In his ten playoff starts, Moon would probably want to forget many of his performances. When he played Seattle in his first start back in 1987, his team won but would get crushed in the next game against the Broncos. His final playoff touchdown to interception mark was 17-14. He only won a single game in his last six post starts.
Chad Pennington had a strong spirit. He came back twice from significant injuries. The NFL even named him Comeback Player of the Year both times in 2006 and 2008. His heart and determination, however, were somewhat elusive during the post-season.

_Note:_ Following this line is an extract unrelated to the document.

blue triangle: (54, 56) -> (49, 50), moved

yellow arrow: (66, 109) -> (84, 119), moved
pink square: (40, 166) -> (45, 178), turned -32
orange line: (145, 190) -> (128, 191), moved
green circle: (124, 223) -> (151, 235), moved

His regular season passer rating was 90.1 compared to a subpar 77.3 in the playoffs. Out of the six contests, he only went on to win two of them. Pennington had eight touchdowns and eight interceptions in those games. Every time he had a head of steam moving into the playoffs, he would always blow it.
Kerry Collins was the first-ever draft pick of the Carolina Panthers. He led the new team to the playoffs in their second year of existence and even won a game. The defense needed a massive pat on the back, as Collins only threw 100 yards on 12 completions.

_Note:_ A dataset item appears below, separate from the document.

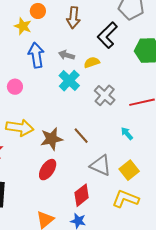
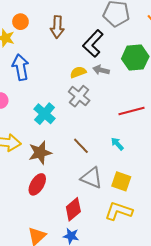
gray arrow: (66, 55) -> (101, 70), moved
cyan cross: (69, 81) -> (44, 114), moved
gray cross: (105, 95) -> (79, 96), moved
brown line: (81, 136) -> (81, 146), moved
yellow square: (129, 170) -> (121, 181), turned -30

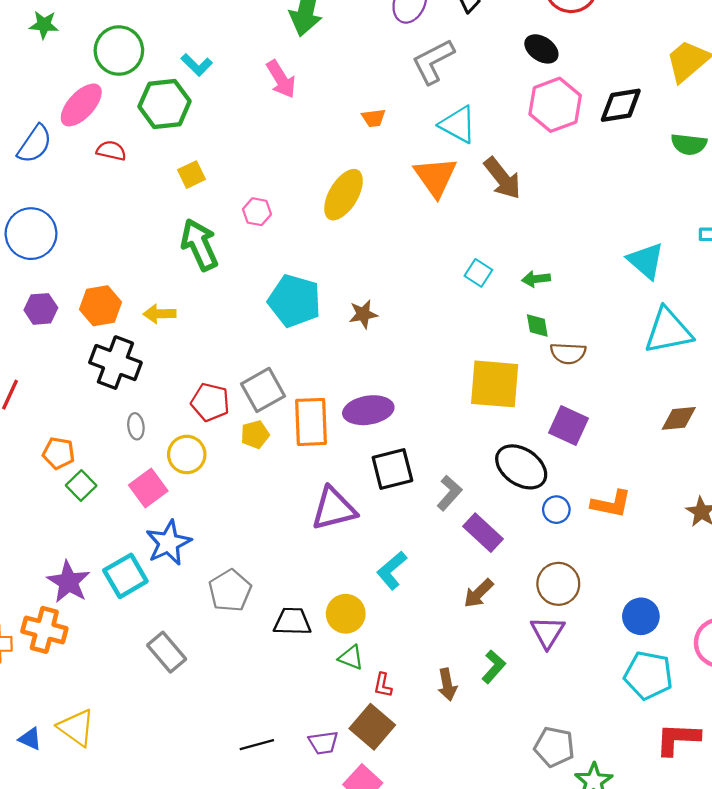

Then came Collins lone Super Bowl appearance where he threw for just 112 yards. On top of that, he had zero touchdowns paired with four interceptions. Collins had a long (18 seasons) career, so people tend to confuse his quantity for quality.
Randall Cunningham played in the NFL like Varsity high school kids play the game; slinging the ball downfield with abandon. He still somehow managed to throw many more touchdowns than interceptions in his career (207-134). Cunningham could also use his legs to escape danger. He was a regular season stud.

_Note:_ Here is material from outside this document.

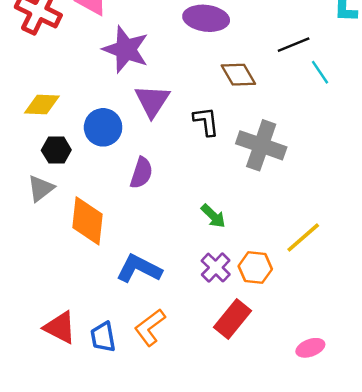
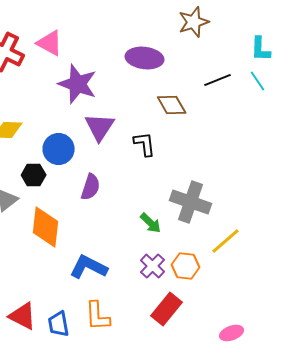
cyan line: (320, 72) -> (258, 81), moved
gray cross: (261, 145) -> (191, 202), moved
black hexagon: (56, 150) -> (34, 175), moved
orange L-shape: (150, 327) -> (98, 316), turned -56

Then the post-season arrived, and he transformed into more of a dud. Cunningham started nine playoff games and went 3-6, never reaching the divisional round. Twice his passer rating was under 60 as he finished with 12 touchdowns and nine interceptions.
Andrew Luck is the man whom the Colts believed would be the proper replacement for Peyton Manning. When you subtract the injury-ridden years, Luck plays extraordinarily well during the regular season. In five seasons, Luck posted a record of 43-27 with 132 touchdowns and a passer rating of 87.3.
Post-season Luck is different. As of 2018, he is 4-3 in the post-season with 11 touchdowns and 13 interceptions. His overall rating dropped to 72.7, and he has yet to reach the Super Bowl. Maybe Deflate-Gate had something to do with that?
Matt Ryan aka “Matty Ice” is a tremendous regular season quarterback. You can depend on him to have the Falcons either in the playoffs or right in the mix of things every season. He even was about to defeat Tom Brady back in 2016, but let the game slip away.
That’s just one blemish on Ryan’s post-season resume. In ten starts, he is only 4-6. Ryan also lost his first three playoff starts. He wouldn’t see his first victory when it mattered until 2012.
Thanks to a 2019 post-season victory, Philip Rivers has brought his record to 5-5 in the playoffs. Rivers is the reason the Chargers play as hard as they do and how they manage to sneak into wild card games every year. His regular season statistics are staggering as it includes a 94.7 overall passer rating.
He’s only been to the AFC Championship game once. That was the year he went toe-to-toe with Tom Brady. Rivers didn’t show up for that match with just 211 yards and two interceptions.
Outside of maybe one other quarterback on this list, Dan Marino is probably the best. His biggest downfall is his inefficiencies in the playoffs. In 17 seasons, Marino made the post-season ten times, but never won a Super Bowl. That is concerning for someone his superb talent.
He finished with an 8-10 post-season record and a 77.1 passer rating. Marino’s performance in the 1984 Super Bowl sums it up quite well. After rolling through the conference and divisional game, Joe Montana ripped apart Marino’s Dolphins. He threw two interceptions and got sacked four times.